Walk laughed. “And a sixer of Sam Adams.”
Darke finally looked up and met Walk’s eye with the kind of stare that chilled him. Then Darke eyed the house. “The last of the front line. You own the land behind as well.”
Vincent looked at Walk.
“I’ll pay a million. Current value is eight-fifty, the state it’s in. And the market is turning.”
“It’s not for sale.”
“You’ll have a price.”
Walk smiled. “Come on, Darke. The man just got home.”
Darke stared a little longer. And then he turned and left them, strolling, unhurried, so big his shadow cast far.
Vincent watched him, his eyes locked on Darke like he could see something Walk could not.
* * *
Duchess had an arrangement with the kindergarten teacher, Miss Dolores; she would let Robin stick around for three long hours till Duchess finished class each day, mainly because Walk had stepped in and asked, and also because Robin was not even the slightest bother.
When Robin saw her he tidied his things, picked up his bag and ran over. Duchess knelt and hugged him, then waved to Miss Dolores and they turned.
She helped Robin slip the straps over his shoulders and then checked he had his storybook inside and his water bottle.
“You didn’t eat your sandwich.” She glared.
“Sorry.”
The school bus passed, parents in SUVs, teachers out on the grass and chatting as kids tossed a football beside.
“You need to eat, Robin.”
“It’s just …”
“What?”
“You didn’t put anything inside,” he said reluctantly.
“Bullshit.”
He looked down at his shoes.
Duchess unzipped his pack and took out the sandwich. “Fuck.”
“It’s alright.”
“It’s not.” She put a hand on his shoulder. “I’ll fix hotdogs when we get in.”
He smiled at that.
They kicked a stone together, kept it going till they got to the end of East Harney and Robin sent it into a drain.
“Did the kids say things, about Mom?” he said, as she took his hand and they crossed the street.
“No.”
“Ricky Tallow did, he said his mom told him about our mom.”
“What did she say?”
They ducked beneath the limbs of a willow and cut down the track between Fordham and Dupont.
“She said he couldn’t come to our house because Mom wouldn’t watch us right.”
“You could go there.”
“His mom and dad are always yelling at each other.”
She mussed his hair. “You want me to talk to her, see if I can sort something?”
“Yes.”
Duchess knew Leah Tallow. Cape Haven PD, just her and Walk and an auxiliary named Louanne, who was old as shit.

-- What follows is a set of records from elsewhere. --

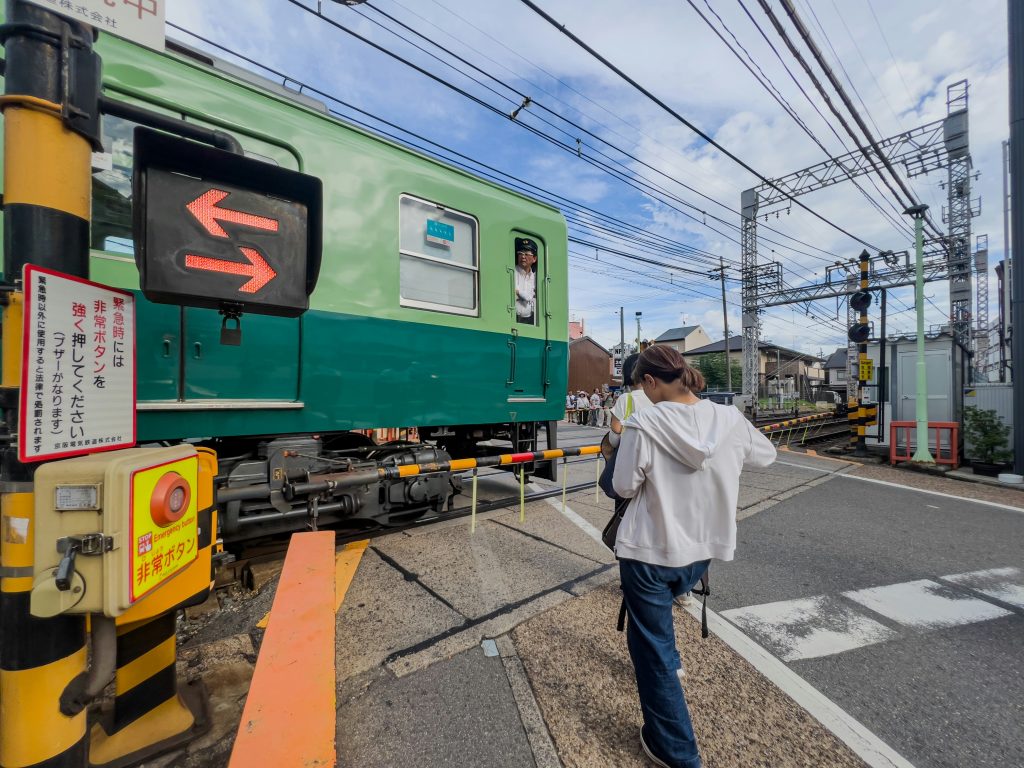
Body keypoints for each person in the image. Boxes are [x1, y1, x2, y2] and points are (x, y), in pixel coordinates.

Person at [612, 345, 776, 768]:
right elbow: (767, 455)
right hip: (702, 553)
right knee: (658, 629)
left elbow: (624, 486)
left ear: (650, 381)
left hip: (649, 550)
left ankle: (676, 751)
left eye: (641, 387)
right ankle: (673, 665)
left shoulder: (643, 422)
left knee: (649, 646)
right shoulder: (729, 419)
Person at [514, 237, 538, 324]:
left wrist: (518, 292)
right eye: (520, 253)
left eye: (527, 253)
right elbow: (528, 297)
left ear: (534, 258)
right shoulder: (512, 272)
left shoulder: (535, 277)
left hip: (530, 319)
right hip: (513, 318)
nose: (523, 256)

Duchess couldn’t imagine any of them working a real crime.
“Ricky said he’ll move into his brother’s room when he leaves for college. He said his brother has an aquarium. Can we get one?”
“You’ve got a mask. Go look at fish in the sea.”

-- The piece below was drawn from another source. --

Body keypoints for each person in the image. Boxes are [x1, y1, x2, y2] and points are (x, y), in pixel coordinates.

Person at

When they got to Main they saw a group of girls outside Rosie’s Diner, same group, always, drinking shakes and taking over two tables in the sun. Whispers and laughter as they passed.
They went into the grocery store, Mrs. Adams at the counter.
Duchess found a pack of frankfurters and Robin fetched the buns. She took out her purse and counted out three dollars in bills, all she had.
Robin looked up. “Can we get French’s?”
“No.”
“We need ketchup at least. It’ll be dry.”
Duchess took the can and the buns up.
“How’s your mother doing?” Mrs. Adams looked down over her glasses.